Gesundheit

Weiter Debatte um Zukunft der Uniklinik in Rostock

Von dpa
Torsten Koplin, Abgeordnete der Linken im Landtag von Mecklenburg-Vorpommern.
Torsten Koplin, Abgeordnete der Linken im Landtag von Mecklenburg-Vorpommern. Jens Büttner/dpa-Zentralbild/ZB

Schwerin - Die Linkspartei hat das Sanierungskonzept der SPD-CDU-Landesregierung für das Universitätsklinikum Rostock als nicht mehr tragfähig bezeichnet. „Die heutige Befragung von Ärzten, Vorstands- und Aufsichtsratsmitgliedern sowie des beurlaubten Vorstandsvorsitzenden Prof. Christian Schmidt hat den akuten Handlungsdruck offenbart“, erklärte der gesundheitspolitische Sprecher der Linksfraktion, Torsten Koplin, am Dienstag nach einer mehr als fünfstündigen Sondersitzung des Bildungsausschusses im Landtag.
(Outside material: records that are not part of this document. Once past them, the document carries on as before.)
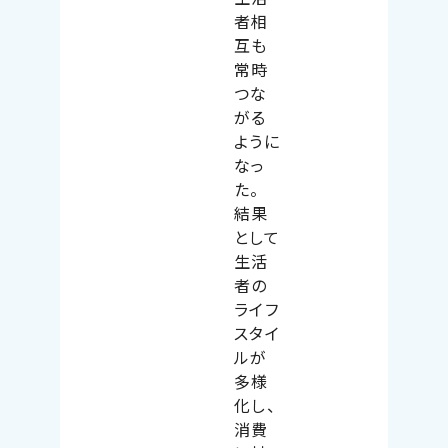
者相
互も
常時
つな
がる
ように
なっ
た。
結果
として
生活
者の
ライフ
スタイ
ルが
多様
化し、
消費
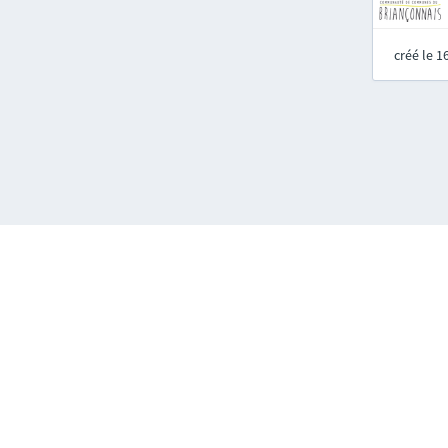
créé le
Der Ausschuss hatte zu einer Anhörung geladen, nachdem sich zahlreiche Ärztinnen und Ärzte des Klinikums Anfang August mit einem Brief an die Landesregierung gewandt hatten. Sie wiesen unter anderem auf Versorgungsprobleme in der Kinderklinik hin und kritisierten Sparmaßnahmen. Auch der Landesverbandschef des Berufsverbands der Kinder- und Jugendärzte, Andreas Michel, bezeichnete die Universitätsklinik zuletzt als „nicht mehr arbeitsfähig“. Es gebe etwa niemanden mehr, der einen Herzultraschall bei einem Kind machen könne.

Die für das Klinikum zuständige Wissenschaftsministerin Bettina Martin (SPD) verteidigte die von der Landesregierung eingeleiteten Hilfsmaßnahmen. „Wir haben sehr schnell gehandelt, als wir den Brief der Chefärzte bekommen haben“, sagte die Politikerin dem NDR. Dem Sender zufolge hatte es aber auch zuvor schon Warnungen aus der Ärzteschaft zu Engpässen in der Notfallversorgung gegeben.

Nach Angaben Martins sind für das laufende Jahr zwei Millionen Euro und für das nächste Jahr fünf Millionen Euro zusätzlich bereitgestellt worden. Daneben sollen Stellen, vor allem in der Kindermedizin geschaffen werden. „Das Land Mecklenburg-Vorpommern (steht) hinter der Universitätsklinik“, hatte Ministerpräsidentin Manuela Schwesig (SPD) am Dienstag nach der Kabinettssitzung versichert.